Oral Presentation Society for Freshwater Science 2026 Annual Meeting

Towards a functional flows perspective for tidal wetland fishes (134654)

David E Ayers 1 , Jesse R Schroeder 1 , Jonathan A Walter 1 , Francisco J Bellido-Leiva 1 , Lindsay E Murdoch 1 , Paul R Stumpner 2 , Sarah M Yarnell 1
  1. Center for Watershed Sciences, UC Davis, Davis, California, United States
  2. Environmental Science Associates, Paul Stumpner, Sacramento, CA, USA

Tides generate high frequency variability in eulerian habitat conditions, making it difficult to apply traditional habitat suitability models for estuarine organisms. Thus, scientists are often faced with ambiguity when trying to understand and optimize habitat restoration actions for various estuarine taxon. This is especially true of tidal wetland fishes which are the subject of worldwide restoration action.

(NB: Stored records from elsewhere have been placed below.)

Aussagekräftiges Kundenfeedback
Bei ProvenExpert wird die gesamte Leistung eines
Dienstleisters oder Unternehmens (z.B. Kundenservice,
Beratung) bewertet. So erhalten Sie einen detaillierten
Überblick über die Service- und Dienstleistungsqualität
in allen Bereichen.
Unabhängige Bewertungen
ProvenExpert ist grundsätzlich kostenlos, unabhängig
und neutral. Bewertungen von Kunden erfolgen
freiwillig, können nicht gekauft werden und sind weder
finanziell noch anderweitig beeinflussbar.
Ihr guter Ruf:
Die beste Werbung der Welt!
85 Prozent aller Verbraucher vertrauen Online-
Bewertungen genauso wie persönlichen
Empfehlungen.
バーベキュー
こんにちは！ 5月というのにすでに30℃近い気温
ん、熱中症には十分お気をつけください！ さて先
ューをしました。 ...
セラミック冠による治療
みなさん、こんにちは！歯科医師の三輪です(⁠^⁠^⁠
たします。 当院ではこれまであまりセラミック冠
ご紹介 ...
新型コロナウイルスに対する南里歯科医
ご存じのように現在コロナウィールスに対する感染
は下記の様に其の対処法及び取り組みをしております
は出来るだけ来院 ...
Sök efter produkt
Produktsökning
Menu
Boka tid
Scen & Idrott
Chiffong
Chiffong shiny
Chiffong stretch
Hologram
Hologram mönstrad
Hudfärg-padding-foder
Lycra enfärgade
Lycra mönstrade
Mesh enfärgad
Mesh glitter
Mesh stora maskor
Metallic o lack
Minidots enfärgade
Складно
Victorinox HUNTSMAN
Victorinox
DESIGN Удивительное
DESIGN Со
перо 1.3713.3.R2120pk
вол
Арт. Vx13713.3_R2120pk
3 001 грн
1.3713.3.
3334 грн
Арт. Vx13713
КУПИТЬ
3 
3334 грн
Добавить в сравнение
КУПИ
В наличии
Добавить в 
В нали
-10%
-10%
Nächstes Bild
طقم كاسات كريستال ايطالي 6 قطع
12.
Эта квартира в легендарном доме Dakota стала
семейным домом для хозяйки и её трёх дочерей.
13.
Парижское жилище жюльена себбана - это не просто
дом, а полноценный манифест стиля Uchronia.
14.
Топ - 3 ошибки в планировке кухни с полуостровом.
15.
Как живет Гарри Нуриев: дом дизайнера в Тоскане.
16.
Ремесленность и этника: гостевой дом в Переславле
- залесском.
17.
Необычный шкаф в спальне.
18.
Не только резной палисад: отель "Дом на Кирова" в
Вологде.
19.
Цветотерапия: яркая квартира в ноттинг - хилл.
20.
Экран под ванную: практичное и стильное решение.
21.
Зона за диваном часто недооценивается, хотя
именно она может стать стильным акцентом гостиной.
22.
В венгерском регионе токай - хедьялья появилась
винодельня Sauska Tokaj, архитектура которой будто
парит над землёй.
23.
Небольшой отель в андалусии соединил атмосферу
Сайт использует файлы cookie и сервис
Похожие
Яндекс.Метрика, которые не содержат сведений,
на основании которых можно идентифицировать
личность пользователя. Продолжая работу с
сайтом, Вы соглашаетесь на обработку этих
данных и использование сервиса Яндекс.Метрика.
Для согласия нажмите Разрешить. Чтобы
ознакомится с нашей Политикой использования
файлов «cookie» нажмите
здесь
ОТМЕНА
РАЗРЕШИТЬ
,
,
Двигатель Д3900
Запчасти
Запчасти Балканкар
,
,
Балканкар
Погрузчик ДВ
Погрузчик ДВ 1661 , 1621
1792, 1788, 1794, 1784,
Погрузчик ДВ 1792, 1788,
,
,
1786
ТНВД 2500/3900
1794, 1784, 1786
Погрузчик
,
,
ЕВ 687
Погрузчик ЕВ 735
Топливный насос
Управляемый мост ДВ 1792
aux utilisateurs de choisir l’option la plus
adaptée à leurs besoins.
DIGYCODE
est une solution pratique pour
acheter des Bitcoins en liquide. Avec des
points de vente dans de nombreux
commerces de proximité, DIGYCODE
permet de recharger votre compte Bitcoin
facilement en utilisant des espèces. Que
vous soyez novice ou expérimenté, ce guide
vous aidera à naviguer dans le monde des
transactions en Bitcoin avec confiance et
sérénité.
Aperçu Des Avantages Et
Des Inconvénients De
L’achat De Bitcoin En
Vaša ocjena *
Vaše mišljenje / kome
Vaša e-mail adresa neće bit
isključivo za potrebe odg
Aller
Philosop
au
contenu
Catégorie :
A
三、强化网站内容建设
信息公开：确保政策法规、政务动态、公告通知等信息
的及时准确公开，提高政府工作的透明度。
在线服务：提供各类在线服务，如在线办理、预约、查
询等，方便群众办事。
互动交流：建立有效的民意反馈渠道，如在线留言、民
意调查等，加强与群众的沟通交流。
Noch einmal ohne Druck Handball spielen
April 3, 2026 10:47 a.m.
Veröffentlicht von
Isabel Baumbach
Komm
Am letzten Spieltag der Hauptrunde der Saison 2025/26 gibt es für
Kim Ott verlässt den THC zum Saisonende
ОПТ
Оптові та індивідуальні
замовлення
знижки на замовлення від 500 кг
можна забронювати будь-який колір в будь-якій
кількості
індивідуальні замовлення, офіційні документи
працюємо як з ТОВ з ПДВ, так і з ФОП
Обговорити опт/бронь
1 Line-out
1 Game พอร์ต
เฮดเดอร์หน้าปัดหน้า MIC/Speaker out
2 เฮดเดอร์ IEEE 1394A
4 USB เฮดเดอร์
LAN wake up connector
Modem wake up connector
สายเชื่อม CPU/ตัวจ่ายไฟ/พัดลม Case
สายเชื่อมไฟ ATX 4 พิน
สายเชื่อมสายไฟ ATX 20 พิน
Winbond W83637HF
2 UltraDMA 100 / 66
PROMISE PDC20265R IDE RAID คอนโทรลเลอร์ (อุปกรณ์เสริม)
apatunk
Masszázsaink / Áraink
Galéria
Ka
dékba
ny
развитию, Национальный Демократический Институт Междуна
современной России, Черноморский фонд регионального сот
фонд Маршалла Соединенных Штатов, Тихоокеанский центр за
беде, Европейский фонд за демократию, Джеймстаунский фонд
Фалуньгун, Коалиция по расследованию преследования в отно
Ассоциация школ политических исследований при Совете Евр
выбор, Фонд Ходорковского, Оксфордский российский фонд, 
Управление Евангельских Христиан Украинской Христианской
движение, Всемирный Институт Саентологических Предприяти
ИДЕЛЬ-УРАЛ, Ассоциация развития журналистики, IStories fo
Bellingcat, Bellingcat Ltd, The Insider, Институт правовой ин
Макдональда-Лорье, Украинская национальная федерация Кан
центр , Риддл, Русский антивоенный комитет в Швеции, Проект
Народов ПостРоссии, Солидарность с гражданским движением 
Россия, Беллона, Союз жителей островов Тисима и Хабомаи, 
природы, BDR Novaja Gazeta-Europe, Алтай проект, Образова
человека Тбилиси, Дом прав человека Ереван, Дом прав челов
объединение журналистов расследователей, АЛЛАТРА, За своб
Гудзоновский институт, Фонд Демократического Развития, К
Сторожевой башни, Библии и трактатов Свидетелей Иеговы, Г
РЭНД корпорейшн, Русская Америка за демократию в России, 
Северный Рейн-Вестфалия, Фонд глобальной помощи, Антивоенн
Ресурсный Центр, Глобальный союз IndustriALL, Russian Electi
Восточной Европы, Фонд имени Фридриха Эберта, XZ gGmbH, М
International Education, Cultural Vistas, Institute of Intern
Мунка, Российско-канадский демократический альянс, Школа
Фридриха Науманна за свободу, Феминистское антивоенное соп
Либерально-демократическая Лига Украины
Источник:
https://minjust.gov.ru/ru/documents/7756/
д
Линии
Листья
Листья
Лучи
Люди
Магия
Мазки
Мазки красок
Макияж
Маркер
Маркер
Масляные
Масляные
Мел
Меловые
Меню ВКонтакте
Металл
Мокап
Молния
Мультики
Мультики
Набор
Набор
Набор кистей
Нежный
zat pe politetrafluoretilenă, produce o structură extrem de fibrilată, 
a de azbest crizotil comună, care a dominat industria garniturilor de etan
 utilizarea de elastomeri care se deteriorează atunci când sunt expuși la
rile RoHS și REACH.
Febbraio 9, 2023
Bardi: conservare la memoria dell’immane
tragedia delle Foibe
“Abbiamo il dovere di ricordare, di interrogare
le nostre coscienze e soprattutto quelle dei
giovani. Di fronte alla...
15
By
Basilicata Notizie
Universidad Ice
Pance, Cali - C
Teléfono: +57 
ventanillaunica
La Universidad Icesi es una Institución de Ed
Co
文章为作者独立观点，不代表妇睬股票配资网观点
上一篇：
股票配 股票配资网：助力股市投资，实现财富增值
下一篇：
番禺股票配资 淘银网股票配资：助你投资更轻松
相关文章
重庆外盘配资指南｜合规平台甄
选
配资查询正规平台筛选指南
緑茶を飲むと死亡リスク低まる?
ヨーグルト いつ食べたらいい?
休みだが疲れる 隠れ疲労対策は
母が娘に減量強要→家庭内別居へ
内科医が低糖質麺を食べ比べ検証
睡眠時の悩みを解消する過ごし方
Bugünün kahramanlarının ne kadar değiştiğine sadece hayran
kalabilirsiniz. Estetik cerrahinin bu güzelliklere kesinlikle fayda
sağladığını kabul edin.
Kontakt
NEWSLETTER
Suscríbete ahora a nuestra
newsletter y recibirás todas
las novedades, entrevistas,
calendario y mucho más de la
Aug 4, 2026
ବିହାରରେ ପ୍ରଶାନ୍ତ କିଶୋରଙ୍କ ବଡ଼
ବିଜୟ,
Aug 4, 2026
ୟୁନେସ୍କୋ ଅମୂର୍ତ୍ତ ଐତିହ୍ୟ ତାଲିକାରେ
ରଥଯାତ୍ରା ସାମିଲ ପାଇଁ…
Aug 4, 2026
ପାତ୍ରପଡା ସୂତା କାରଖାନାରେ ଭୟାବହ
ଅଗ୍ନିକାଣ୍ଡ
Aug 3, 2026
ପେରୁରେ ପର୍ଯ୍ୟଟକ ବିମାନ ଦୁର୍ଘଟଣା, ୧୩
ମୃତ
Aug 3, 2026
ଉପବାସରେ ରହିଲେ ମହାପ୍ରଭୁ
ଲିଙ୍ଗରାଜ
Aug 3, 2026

Decades of research on this taxon have provided key insights into their life history, namely the preferential use of shallow habitat (e.g., 0.4 – 1.4 m) to mediate predation risks and enhance nursery function. Unfortunately, little progress has been made transforming this conceptual understanding into actionable insights. We sought to address this knowledge gap by leveraging behavioral tendencies (e.g., intertidal migration) along with simple input parameters (e.g., tidal elevation and land surface elevation) to quantify dynamic habitat conditions. This approach allowed us to estimate the availability and accessibility of shallow rearing habitat across high frequency units of space and time. We also generated a series of habitat opportunity metrics (e.g., extent, duration, and rate of change in rearing habitat), inspired by the burgeoning field of functional flows in river science. As a case study, we compared our habitat metrics across two restored tidal wetlands with disparate morphologies but adjacent geographic locations. Our results suggest that the presumed positive correlation between shallow habitat and rearing function may be violated when restoration designs lack hydraulic scaling relationships (e.g., dendritic channel networks) often present in natural wetlands. Although fluvial and tidal systems vary in many respects, both possess cyclical environmental cycles (annual versus tidal) which can help reveal important functional relationships between the movement of water and habitat for native aquatic organisms.